Cooking with Paris's premise is that Paris has 'always' loved cooking and is finally showing it to the world, which is, uh, obviously a slight embellishment. But is it any more of an embellishment than any number of celebrities who have released cookbooks of their favourite dishes to “make” at “home”?
I never thought watching a multi-millionaire cook would be comforting, but I really admire how messy and ad-hoc Paris is in the kitchen, considering she's such a put-together person. And the messiness? That's hot, because Paris said so, and everyone at her dinner party slives for it (look I’ve really tried with the sliving here).
Paris Hilton is a relatable icon! You’re right, though, that there is this high-wire tension between the relatability — the chaos, the amateur cooking skills — and the complete disconnection from reality — the lace, the glittered turkey. Are we seeing every facet of the diamond that is Paris’ persona here?
Sorry to get all Before Midnight, but can we ever truly know every facet of another person, let alone Paris Hilton? Still, we're definitely the closest we've ever been.
Last year's doco This Is Paris peeled back the layers of her valley girl persona, revealing what true Hilton heads already knew: you have to be pretty smart to make a career out of playing dumb. Part of the fun with Paris has been constantly questioning whether she's in on the joke or not. Had she really never heard of Walmart before The Simple Life? Does she really not know where her oven's fan is? Sure, you can try and work out what's real and what's fake, but who really cares as long as we're sliving (okay, coming around to it...).

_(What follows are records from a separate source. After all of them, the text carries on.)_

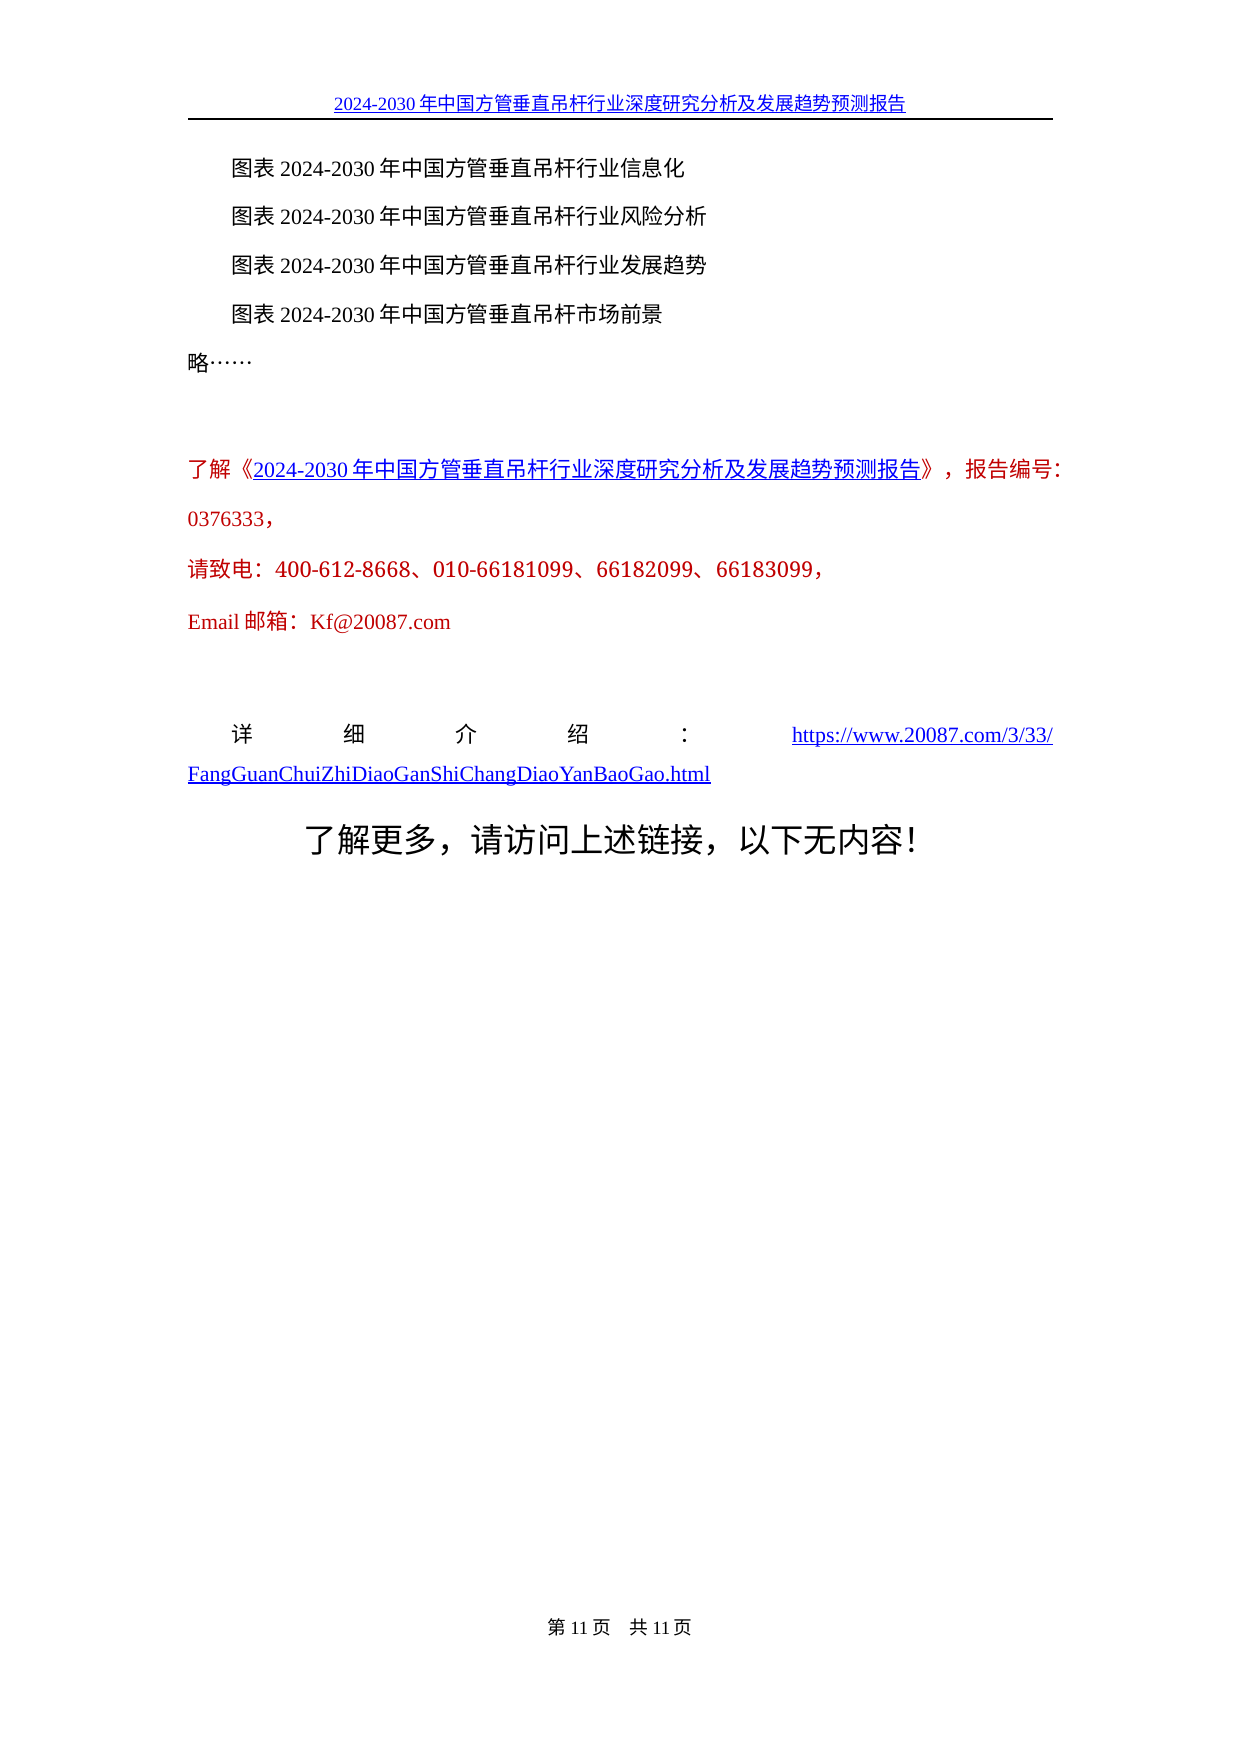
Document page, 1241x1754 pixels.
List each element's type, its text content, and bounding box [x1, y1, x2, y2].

text Email邮箱：Kf@20087.com [187, 603, 1053, 636]
text 了解《2024-2030年中国方管垂直吊杆行业深度研究分析及发展趋势预测报告》，报告编号：0376333， [187, 452, 1053, 533]
text 请致电：400-612-8668、010-66181099、66182099、66183099， [187, 552, 1053, 584]
text 详细介绍：https://www.20087.com/3/33/FangGuanChuiZhiDiaoGanShiChangDiaoYanBaoGao.html [187, 716, 1053, 789]
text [187, 150, 1053, 378]
title 了解更多，请访问上述链接，以下无内容！ [187, 805, 1053, 870]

And on Cooking with Paris, Hilton shows us both Parises — the pink-obsessed rich kid and the shrewd businesswoman who plays to the cameras. She slides in and out of her baby voice across the show: sometimes she doesn't know what a whisk is called, other times she makes a perfectly fluffy frittata.
As they say: she contains multitudes, which is something that not every celebrity chef and/or cooking show can say.

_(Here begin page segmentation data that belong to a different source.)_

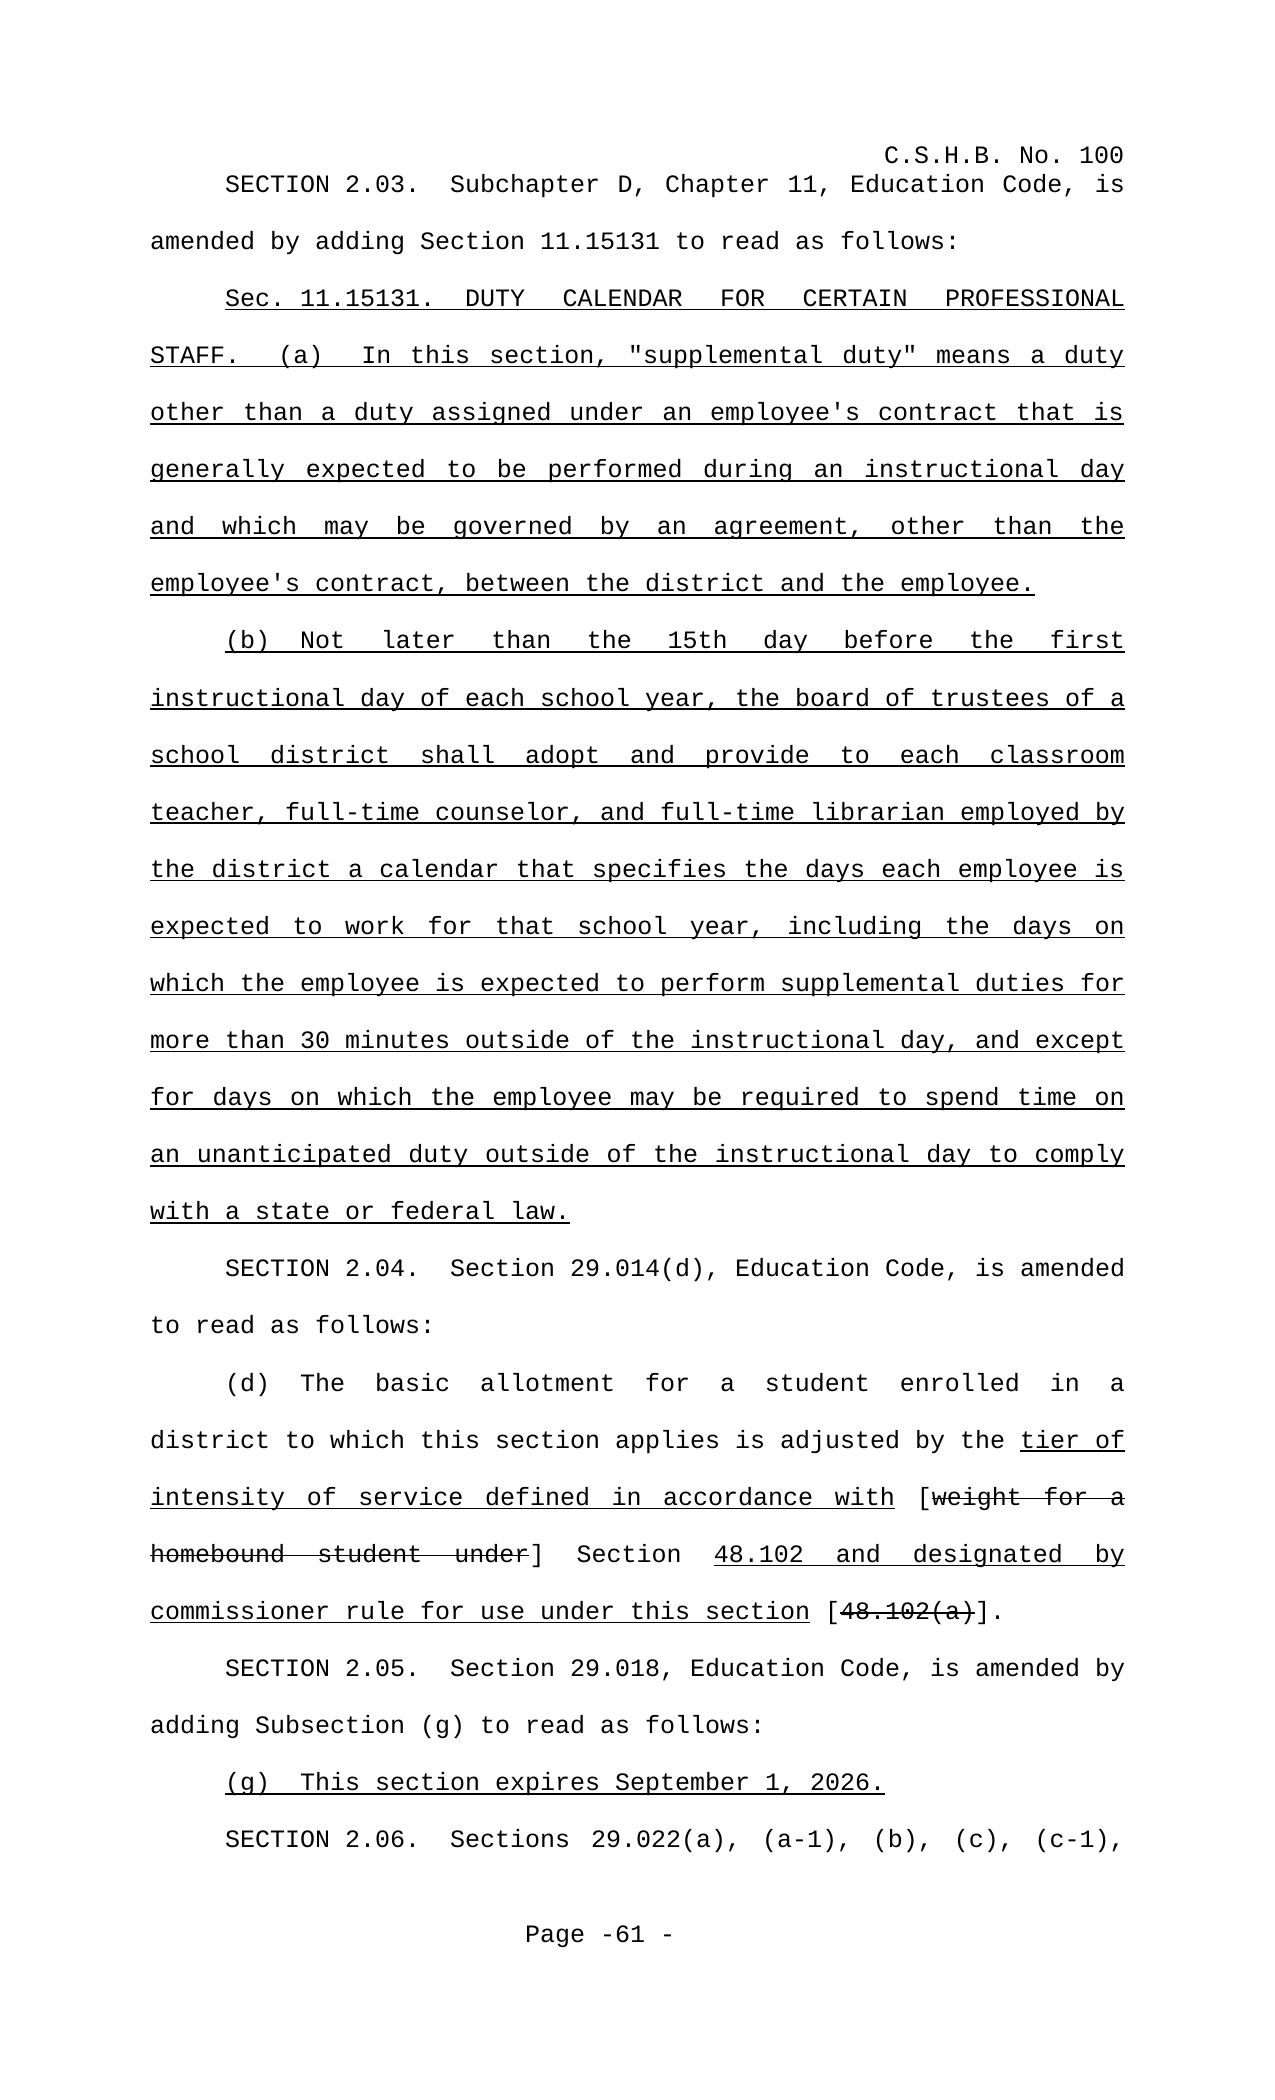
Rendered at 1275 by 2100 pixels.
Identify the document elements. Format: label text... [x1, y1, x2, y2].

text (b) Not later than the 15th day before the first instructional day of each school year, the board of trustees of a school district shall adopt and provide to each classroom teacher, full-time counselor, and full-time librarian employed by the district a calendar that specifies the days each employee is expected to work for that school year, including the days on which the employee is expected to perform supplemental duties for more than 30 minutes outside of the instructional day, and except for days on which the employee may be required to spend time on an unanticipated duty outside of the instructional day to comply with a state or federal law. [150, 1052, 1125, 1108]
text Sec. 11.15131. DUTY CALENDAR FOR CERTAIN PROFESSIONAL STAFF. (a) In this section, "supplemental duty" means a duty other than a duty assigned under an employee's contract that is generally expected to be performed during an instructional day and which may be governed by an agreement, other than the employee's contract, between the district and the employee. [150, 285, 1125, 366]
text SECTION 2.05. Section 29.018, Education Code, is amended by adding Subsection (g) to read as follows: [150, 1655, 1125, 1741]
text (b) Not later than the 15th day before the first instructional day of each school year, the board of trustees of a school district shall adopt and provide to each classroom teacher, full-time counselor, and full-time librarian employed by the district a calendar that specifies the days each employee is expected to work for that school year, including the days on which the employee is expected to perform supplemental duties for more than 30 minutes outside of the instructional day, and except for days on which the employee may be required to spend time on an unanticipated duty outside of the instructional day to comply with a state or federal law. [150, 1167, 1125, 1227]
text (b) Not later than the 15th day before the first instructional day of each school year, the board of trustees of a school district shall adopt and provide to each classroom teacher, full-time counselor, and full-time librarian employed by the district a calendar that specifies the days each employee is expected to work for that school year, including the days on which the employee is expected to perform supplemental duties for more than 30 minutes outside of the instructional day, and except for days on which the employee may be required to spend time on an unanticipated duty outside of the instructional day to comply with a state or federal law. [150, 710, 1125, 765]
text (b) Not later than the 15th day before the first instructional day of each school year, the board of trustees of a school district shall adopt and provide to each classroom teacher, full-time counselor, and full-time librarian employed by the district a calendar that specifies the days each employee is expected to work for that school year, including the days on which the employee is expected to perform supplemental duties for more than 30 minutes outside of the instructional day, and except for days on which the employee may be required to spend time on an unanticipated duty outside of the instructional day to comply with a state or federal law. [150, 824, 1125, 880]
text Sec. 11.15131. DUTY CALENDAR FOR CERTAIN PROFESSIONAL STAFF. (a) In this section, "supplemental duty" means a duty other than a duty assigned under an employee's contract that is generally expected to be performed during an instructional day and which may be governed by an agreement, other than the employee's contract, between the district and the employee. [150, 539, 1125, 599]
text Sec. 11.15131. DUTY CALENDAR FOR CERTAIN PROFESSIONAL STAFF. (a) In this section, "supplemental duty" means a duty other than a duty assigned under an employee's contract that is generally expected to be performed during an instructional day and which may be governed by an agreement, other than the employee's contract, between the district and the employee. [150, 367, 1125, 480]
text (b) Not later than the 15th day before the first instructional day of each school year, the board of trustees of a school district shall adopt and provide to each classroom teacher, full-time counselor, and full-time librarian employed by the district a calendar that specifies the days each employee is expected to work for that school year, including the days on which the employee is expected to perform supplemental duties for more than 30 minutes outside of the instructional day, and except for days on which the employee may be required to spend time on an unanticipated duty outside of the instructional day to comply with a state or federal law. [150, 1110, 1125, 1165]
text (d) The basic allotment for a student enrolled in a district to which this section applies is adjusted by the tier of intensity of service defined in accordance with [weight for a homebound student under] Section 48.102 and designated by commissioner rule for use under this section [48.102(a)]. [150, 1370, 1125, 1627]
text (b) Not later than the 15th day before the first instructional day of each school year, the board of trustees of a school district shall adopt and provide to each classroom teacher, full-time counselor, and full-time librarian employed by the district a calendar that specifies the days each employee is expected to work for that school year, including the days on which the employee is expected to perform supplemental duties for more than 30 minutes outside of the instructional day, and except for days on which the employee may be required to spend time on an unanticipated duty outside of the instructional day to comply with a state or federal law. [150, 767, 1125, 822]
text Sec. 11.15131. DUTY CALENDAR FOR CERTAIN PROFESSIONAL STAFF. (a) In this section, "supplemental duty" means a duty other than a duty assigned under an employee's contract that is generally expected to be performed during an instructional day and which may be governed by an agreement, other than the employee's contract, between the district and the employee. [150, 482, 1125, 537]
text SECTION 2.04. Section 29.014(d), Education Code, is amended to read as follows: [150, 1256, 1125, 1341]
text (b) Not later than the 15th day before the first instructional day of each school year, the board of trustees of a school district shall adopt and provide to each classroom teacher, full-time counselor, and full-time librarian employed by the district a calendar that specifies the days each employee is expected to work for that school year, including the days on which the employee is expected to perform supplemental duties for more than 30 minutes outside of the instructional day, and except for days on which the employee may be required to spend time on an unanticipated duty outside of the instructional day to comply with a state or federal law. [150, 628, 1125, 708]
text (b) Not later than the 15th day before the first instructional day of each school year, the board of trustees of a school district shall adopt and provide to each classroom teacher, full-time counselor, and full-time librarian employed by the district a calendar that specifies the days each employee is expected to work for that school year, including the days on which the employee is expected to perform supplemental duties for more than 30 minutes outside of the instructional day, and except for days on which the employee may be required to spend time on an unanticipated duty outside of the instructional day to comply with a state or federal law. [150, 881, 1125, 937]
text (g) This section expires September 1, 2026. [150, 1769, 1125, 1798]
text (b) Not later than the 15th day before the first instructional day of each school year, the board of trustees of a school district shall adopt and provide to each classroom teacher, full-time counselor, and full-time librarian employed by the district a calendar that specifies the days each employee is expected to work for that school year, including the days on which the employee is expected to perform supplemental duties for more than 30 minutes outside of the instructional day, and except for days on which the employee may be required to spend time on an unanticipated duty outside of the instructional day to comply with a state or federal law. [150, 938, 1125, 994]
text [150, 1827, 1125, 1855]
text (b) Not later than the 15th day before the first instructional day of each school year, the board of trustees of a school district shall adopt and provide to each classroom teacher, full-time counselor, and full-time librarian employed by the district a calendar that specifies the days each employee is expected to work for that school year, including the days on which the employee is expected to perform supplemental duties for more than 30 minutes outside of the instructional day, and except for days on which the employee may be required to spend time on an unanticipated duty outside of the instructional day to comply with a state or federal law. [150, 995, 1125, 1051]
text SECTION 2.03. Subchapter D, Chapter 11, Education Code, is amended by adding Section 11.15131 to read as follows: [150, 171, 1125, 257]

Paris is, famously, the Walt Whitman of being hot. There's two types of celebrity chef: chefs who become famous (Samin Nosrat, and, to a more avocado-based extent, Antoni), and celebrities who pivot to cooking as part of their branding. Cooking with Paris's premise is that Paris has 'always' loved cooking and is finally showing it to the world, which is, uh, obviously a slight embellishment. But is it any more of an embellishment than any number of celebrities who have released cookbooks of their favourite dishes to “make” at “home”?

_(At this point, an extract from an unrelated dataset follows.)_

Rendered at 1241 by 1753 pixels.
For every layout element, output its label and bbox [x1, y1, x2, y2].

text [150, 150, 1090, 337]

Cooking isn't particularly glamorous — it's messy and stressful, especially when it's for a crowd. But cooking shows or influencers tend to pretend that everything ends up picture-perfect without careful food styling: it's all very aspirational. Hats off to anyone who has ever made a recipe that looks as good as it does on Instagram (and maybe I'm just outing myself as a sub-par cook), but it was oddly refreshing that some of Paris's dishes didn't look amazing. Preparing a turkey roast overnight then completely screwing it up in a second by adding sprinkles might not be a mistake you or I would make, but I've definitely had some equally dumb last-minute additions.
Jared, I guess all of this has been me trying to ask you…are you now going to cook like Paris?
I'd love to adopt her (unwarranted??) confidence in the kitchen, though easier said than done. I will definitely be adding diamantes to my spatulas ASAP, though, and will no doubt break my housemate's expensive blender at some point in the future. Sorry, but that's the price of sliving!